Profissional foi sentenciado por homicídio culposo e falsidade ideológica após a morte de Mariane Rosa da Silva Aita, em 2023

Foi condenado pela Justiça, na terça-feira (10), o médico denunciado pelo Ministério Público do Rio Grande do Sul (MPRS) por ter deixado uma compressa cirúrgica no corpo de uma paciente durante o parto realizado em um hospital de Parobé, no dia 12 de junho de 2023. A vítima, Mariane Rosa da Silva Aita, de 39 anos, morreu dois meses depois. O profissional, que não teve o seu nome divulgado pela Promotoria, foi responsabilizado pelos crimes de homicídio culposo e falsidade ideológica.

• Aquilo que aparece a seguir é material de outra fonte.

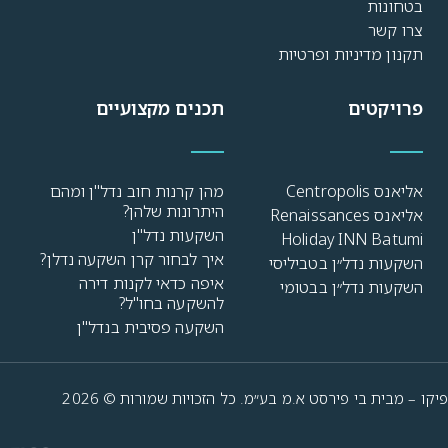
בטחונות
צרו קשר
תקנון מדיניות ופרטיות
פרויקטים
תכנים מקצועיים
אליאנס Centropolis
מהן קרנות חוב נדל"ן ומהם
היתרונות שלהן?
אליאנס Renaissances
השקעות נדל"ן
Holiday INN Batumi
איך לבחור קרן השקעה נדלן?
השקעות נדל״ן בטביליסי
איפה כדאי לקנות דירה
השקעות נדל״ן בבטומי
להשקעה בחו"ל?
השקעה פסיבית בנדל"ן
פיקו – מבית בי פירסט א.מ בע״מ. כל הזכויות שמורות © 2026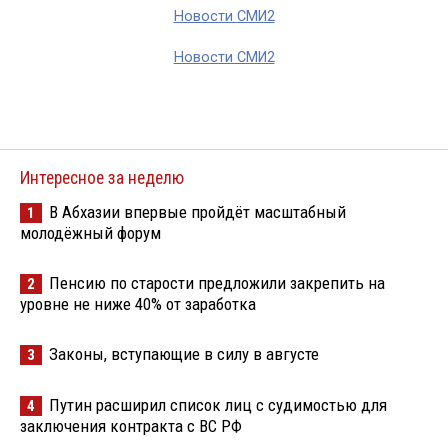
Новости СМИ2
Новости СМИ2
Интересное за неделю
В Абхазии впервые пройдёт масштабный
1
молодёжный форум
Пенсию по старости предложили закрепить на
2
уровне не ниже 40% от заработка
Законы, вступающие в силу в августе
3
Путин расширил список лиц с судимостью для
4
заключения контракта с ВС РФ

A sentença estipulou três anos, quatro meses e 25 dias de reclusão pelo homicídio culposo, além de dois anos e quatro meses de detenção pela falsidade ideológica, com o cumprimento da pena em regime semiaberto. O réu também foi condenado ao pagamento de multa e de indenização por danos morais no valor de 100 salários mínimos — conforme o piso nacional vigente à época dos fatos — a cada um dos seis filhos da vítima, incluindo o recém-nascido, e ao marido dela.

Segundo a denúncia, apresentada em julho de 2024 pela promotora de Justiça Sabrina Cabrera Batista Botelho, Mariane recebeu alta dois dias após o parto. No entanto, procurou atendimento médico posteriormente por fortes dores abdominais. Ela passou por novos procedimentos cirúrgicos, mas não resistiu, vindo a falecer em 23 de agosto de 2023.

Durante o processo, a promotoria apontou que o médico agiu com negligência e imprudência ao deixar a gaze na cavidade abdominal da paciente. A acusação também destacou que o réu tentou se eximir de responsabilidade alegando fatores sociais e condições pessoais da vítima, o que foi rejeitado pelas provas reunidas.

A Justiça considerou a conduta do profissional, sua condição socioeconômica e sua trajetória na área médica ao determinar a pena e a indenização, com base no princípio da razoabilidade.